Hurus Hol ceased, intently scanning my face. A moment I sat silent, then rose and stepped to the great open window at the room's far side. Outside stretched the greenery of gardens, and beyond them the white roofs of buildings, gleaming beneath the faint sunlight. Instinctively my eyes went up to the source of light, the tiny sun, small and faint and far, here, but still-the sun. A long moment I gazed up toward it, and then turned back to Hurus Hol. "I accept, sir," I said.

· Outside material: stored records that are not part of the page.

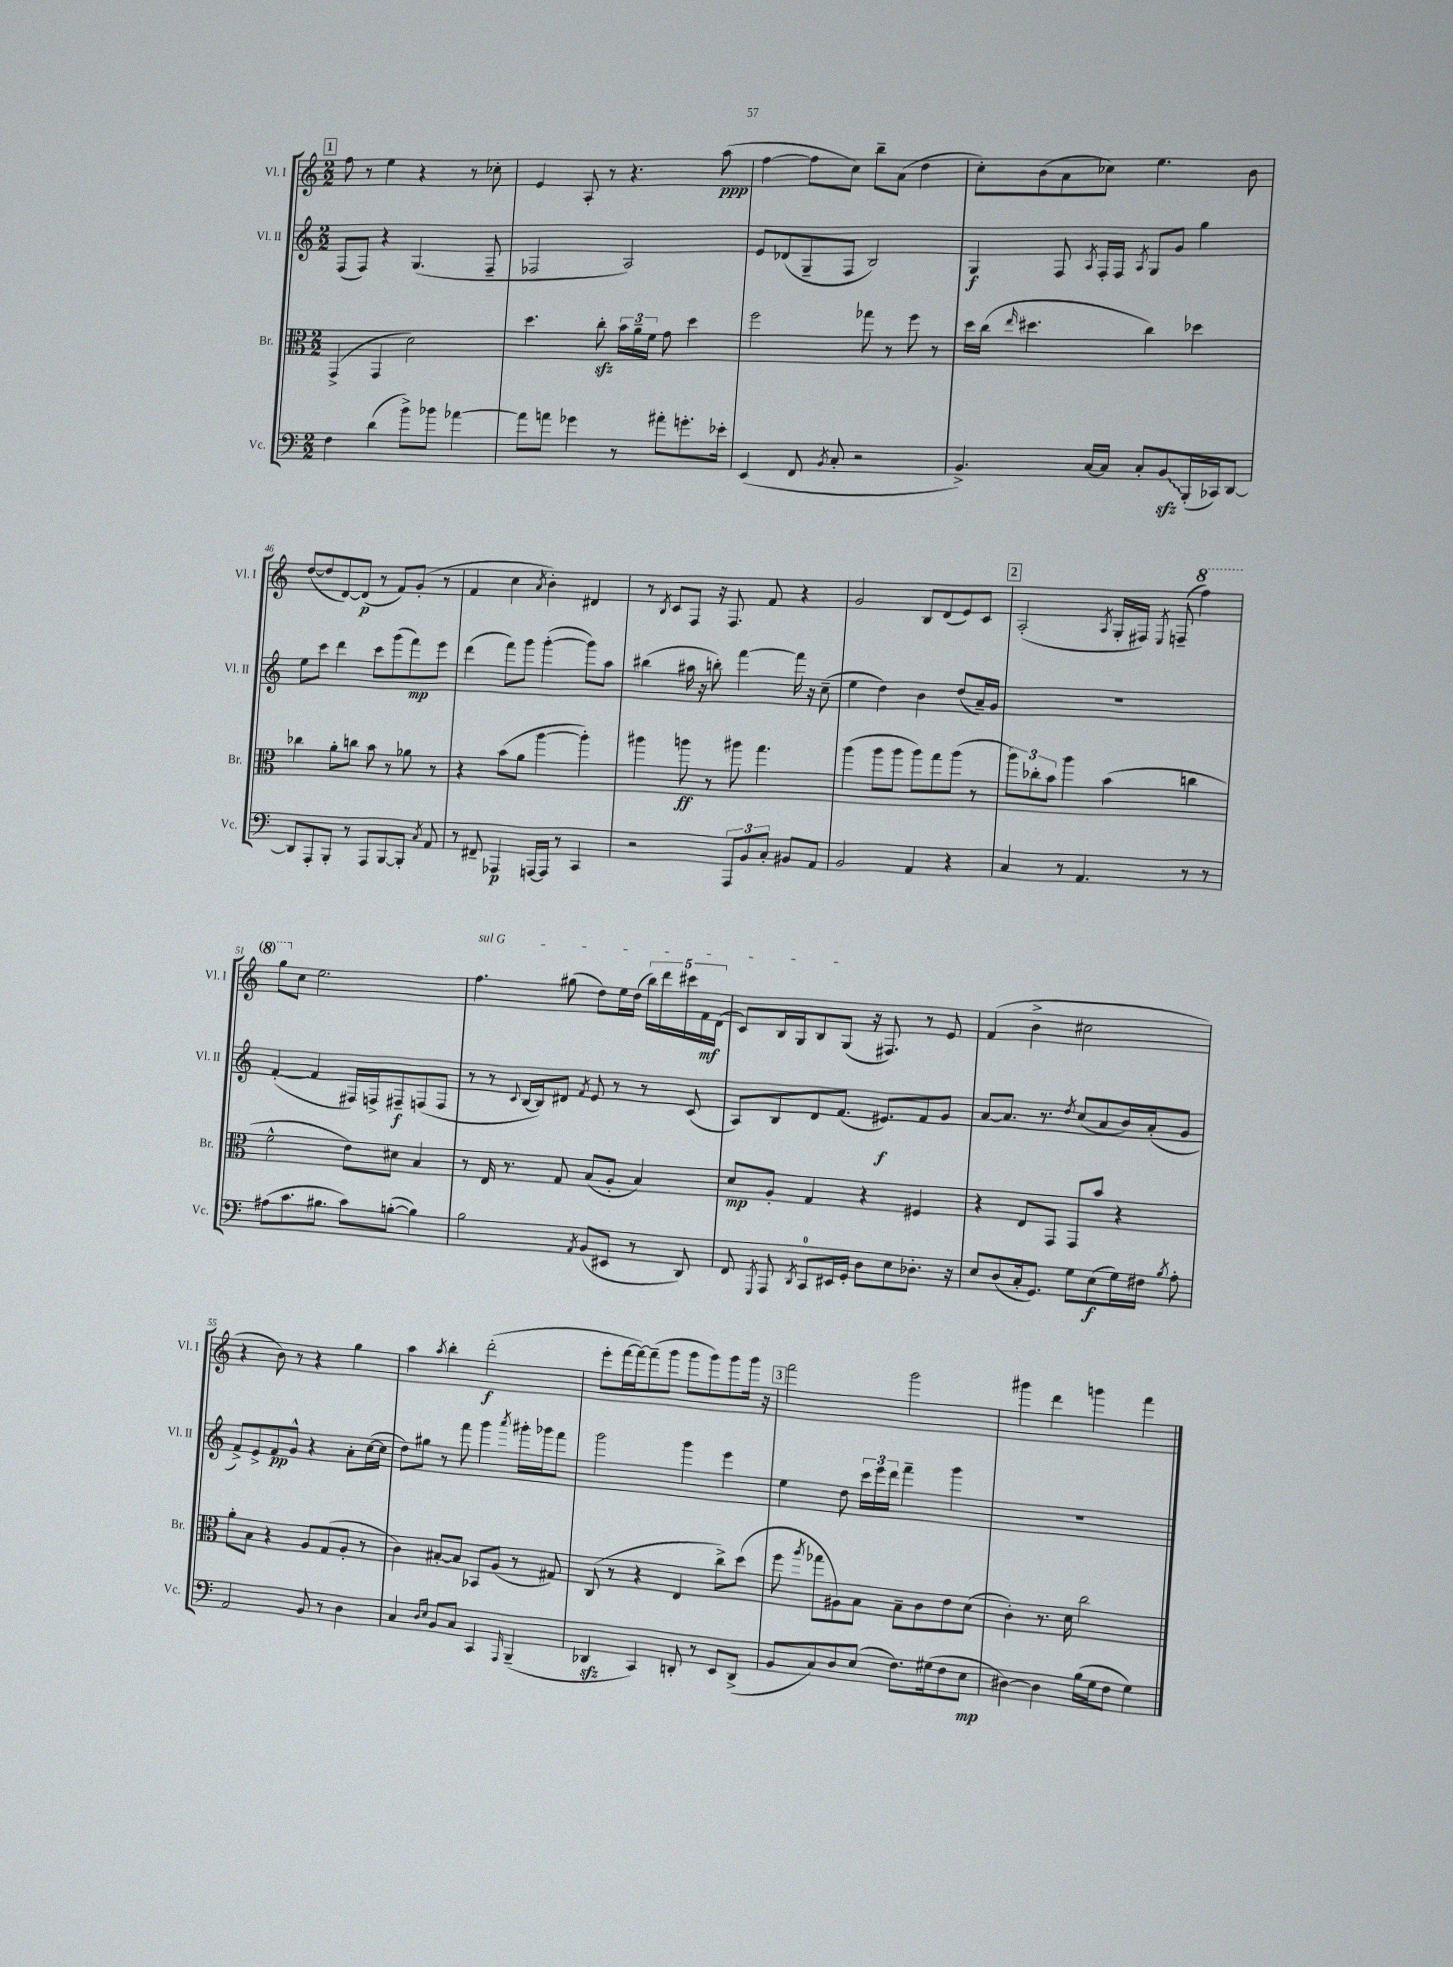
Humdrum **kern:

**kern	**kern	**kern	**kern
*staff4	*staff3	*staff2	*staff1
*clefF4	*clefC3	*clefG2	*clefG2
*k[]	*k[]	*k[]	*k[]
*M2/2	*M2/2	*M2/2	*M2/2
4F	(4GG^	(8F	8ff
.	.	8F)	8r
(4d	4GG	4r	4ee
8b^)	2d)	(4.G	4r
8b-	.	.	.
[4a-	.	.	8r
.	.	8F~	8cc-'
=	=	=	=
8a-]	4.dd	2F-	4e
8a	.	.	.
4g-	.	.	8A'
.	8cc'	.	8r
8r	24b	2A)	4.r
.	24a~	.	.
.	24f	.	.
8a#'	8g	.	.
8.g'	4dd	.	.
.	.	.	(8aa
16e-'	.	.	.
=	=	=	=
(4EE	2ff	8e	[4ff
.	.	(8d-	.
8FF	.	8G~	8ff]
8qBB	.	.	.
8C'	.	8F	8cc)
2r	8gg-	2B)	8bb~
.	8r	.	(8a
.	8ff	.	4dd
.	8r	.	.
=	=	=	=
4.BB^)	16dd	4G	8cc')
.	(16cc	.	.
.	16qqee	.	.
.	4.dd#	.	(8b
.	.	8F	8a
.	.	8qA	.
[16C	.	16F'	8cc-)
16C]	.	16F	.
.	.	8qA	.
8C'	4cc)	8G	4.ee
8BB	.	8g	.
(16BBB'	4dd-	4gg	.
16CC-)	.	.	.
[8DD	.	.	8b
=	=	=	=
8DD]	4cc-	8ee	([8dd
8AAA'	.	8ccc	8dd]
8BBB'	8a'	4ddd	[8d)
8r	8cc	.	(8d]
8AAA	8b	8ccc	8r
[8BBB	8r	(8ggg	8f)
8BBB']	8a-	8fff)	(8g'
8qC	.	.	.
8AA	8r	8eee	8r
=	=	=	=
8r	4r	(4ddd	4f
8FF#~	.	.	.
4AAA-	(8b	8fff)	4cc
.	8a	8ggg	.
.	.	.	8qa
[16AAA	[4aa	([4ggg'	4b')
16AAA]	.	.	.
8r	.	.	.
4CC	4aa'])	8ggg])	4d#
.	.	8aa	.
=	=	=	=
2r	4aa#	(4bb#	8r
.	.	.	8qB
.	.	.	8c
.	8aa	16aa#	8F
.	.	16r	.
.	8r	8bb')	16r
.	.	.	8.F
12AAA	8aa#	[4fff	.
12BB	.	.	.
.	4.gg	.	8f
12C'	.	.	.
8BB#	.	16fff]	4r
.	.	16r	.
8AA	.	(8cc~	.
=	=	=	=
2BB	(4aa	4ee	2g
.	8aa	4dd)	.
.	8aa	.	.
4AA	8aa)	4b	8B
.	8gg	.	(8d
4r	(8aa	(8dd	8e)
.	8r	16a~)	8c
.	.	16g	.
=	=	=	=
4C	12aa)	1r	(2A'
.	12cc-'	.	.
.	12b	.	.
8r	4aa	.	.
4.AA	.	.	.
.	.	.	8qA
.	(4b	.	16G'
.	.	.	16F#)
.	.	.	8qE
.	.	.	(8F~
8r	4cc	.	4fff)
8r	.	.	.
=	=	=	=
(8A#	2f^^	([4f'	8ggg
8.c	.	.	8cc
.	.	4f]	2.ee
8.B#	.	.	.
8c)	8e)	16F#)	.
.	.	16F^	.
([8B'	8d#	8F#~	.
4B])	4B	(8F	.
.	.	8F	.
=	=	=	=
2B	8r	8r	4.ff
.	16E	8r	.
.	8.r	.	.
.	.	8qqc	.
.	.	[16B	.
.	.	16B])	.
.	8G	8d#	(8gg#
8qAA	.	8qf	.
(8BB	(8B	8e	8dd)
8EE#	8A'	8r	16ee
.	.	.	(16dd
8r	4B)	8r	20bb)
.	.	.	20ddd
.	.	.	20ccc#
8DD)	.	(8c	.
.	.	.	20f
.	.	.	(20d
=	=	=	=
8FF	8d	8A)	8c)
8qGGG	.	.	.
8AAA	8A'	8B	16B
.	.	.	16G
8qDD	.	.	.
8CC	4G	8d	8B
16EE#	.	(8.f	(8G
16GG'	.	.	.
8D	4r	.	16r
.	.	8.e#)	8.F#)
8E	.	.	.
8.D-'	4F#	8f	8r
.	.	8g	8e
16r	.	.	.
=	=	=	=
8E	4r	[8a	(4f
(8D	.	8.a]	.
16C'	8E	.	4b^
8.GG)	.	8.r	.
.	8GG	.	.
.	.	8qdd	.
8G	8GG	(8cc	2cc#
(8E	8b	8a	.
16G)	4r	16b)	.
16F#	.	(16a'	.
8qB	.	.	.
8A'	.	8g	.
=	=	=	=
2AA	8a'	8f^)	4r
.	8B	8e^	.
.	4r	8f	8b)
.	.	8g^^	8r
8BB	8A	4r	4r
8r	(8G	.	.
4D	8A'	8a'	4gg
.	8r	([16cc	.
.	.	16cc]	.
=	=	=	=
4C	4c)	8dd)	4aa
.	.	8gg#	.
16qqD	.	.	.
16qqE	.	.	8qaa
8BB	[8B#'	8r	4bb'
8C	8B#]	8fff	.
4CC	8BB-	4ggg	(2ddd'
.	(8A	.	.
16qqAAA	.	8qaaa	.
(4BBB~	8r	16ggg#'	.
.	.	16ggg-	.
.	8G#)	8fff	.
=	=	=	=
4DD-	(8C	2ggg	8eee'
.	8r	.	[16fff
.	.	.	16fff_)
4CC)	4r	.	(8fff~]
.	.	.	8ggg
8DD'	4E	4ggg	8ggg
8r	.	.	8ggg)
8EE	8cc^)	4eee	8ggg
(8DD^	(8dd	.	16ggg
.	.	.	16r
=	=	=	=
8BB	8ff	4ee	2fff
.	8qaa	.	.
8C)	8gg-	.	.
8D	8A#)	8dd	.
(8E	8B	24ccc	.
.	.	24eee	.
.	.	24ddd	.
8.F)	8B~	4fff~	2ggg
.	8c	.	.
(16G#	.	.	.
8F	8e	4ggg	.
8E	(8d	.	.
=	=	=	=
[4D#)	4c')	1r	4ggg#
4D#]	8.r	.	4ddd
.	16d	.	.
(16B	2cc	.	4ggg
16G	.	.	.
8F	.	.	.
4G)	.	.	4fff
==	==	==	==
*-	*-	*-	*-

He came to his feet, his eyes shining. "I knew that you would," he said, simply, and then: "All has been ready for days, Ran Rarak. We start at once."

Ten minutes later we were on the broad roof, and the crews of our fifty ships were rushing to their posts in answer to the sharp alarm of a signal bell. Another five minutes and Hurus Hol, Dal Nara and I stood in the bridgeroom of my own cruiser, watching the white roof drop behind and beneath as we slanted up from it. In a moment the half-hundred cruisers on that roof had risen and were racing up behind us, arrowing with us toward the zenith, massed in a close, wedge-shaped formation.

Above, the brilliant signals of the traffic-boats flashed swiftly, clearing a wide lane for us, and then we had passed through the jam of traffic and were driving out past the incoming lines of interstellar ships at swiftly mounting speed, still holding the same formation with the massed cruisers behind us.

Behind and around us, now, flamed the great panorama of the Galaxy's blazing stars, but before us lay only darkness-darkness inconceivable, into which our ships were flashing out at greater and greater speed. Neptune had vanished, and far behind lay the single yellow spark that was all visible of our solar system as we fled out from it. Out-out-out-rocketing, racing on, out past the boundaries of the great Galaxy itself into the lightless void, out into the unplumbed depths of infinite space to save our threatened sun.

II

Twenty-four hours after our start I stood again in the bridgeroom, alone except for the silent, imperturbable figure of my ever-watchful wheelman, Nal Jak, staring out with him into the black gulf that lay before us. Many an hour we had stood side by side thus, scanning the interstellar spaces from our cruiser's bridgeroom, but never yet had my eyes been confronted by such a lightless void as lay before me now.

Our ship, indeed, seemed to be racing through a region where light was all but non-existent, a darkness inconceivable to anyone who had never experienced it. Behind lay the Galaxy we had left, a great swarm of shining points of light, contracting slowly as we sped away from it. Toward our right, too, several misty little patches of light glowed faintly in the darkness, hardly to be seen; though these, I knew, were other galaxies or star-clusters like our own-titanic conglomerations of thronging suns dimmed to those tiny flickers of light by the inconceivable depths of space which separated them from ourselves.

Except for these, though, we fled on through a cosmic gloom that was soul-shaking in its deepness and extent, an infinite darkness and stillness in which our ship seemed the only moving thing. Behind us, I knew, the formation of our fifty ships was following close on our track, each ship separated from the next by a five hundred mile interval and each flashing on at exactly the same speed as ourselves. But though we knew they followed, our fifty cruisers were naturally quite invisible to us, and as I gazed now into the tenebrous void ahead the loneliness of our position was overpowering.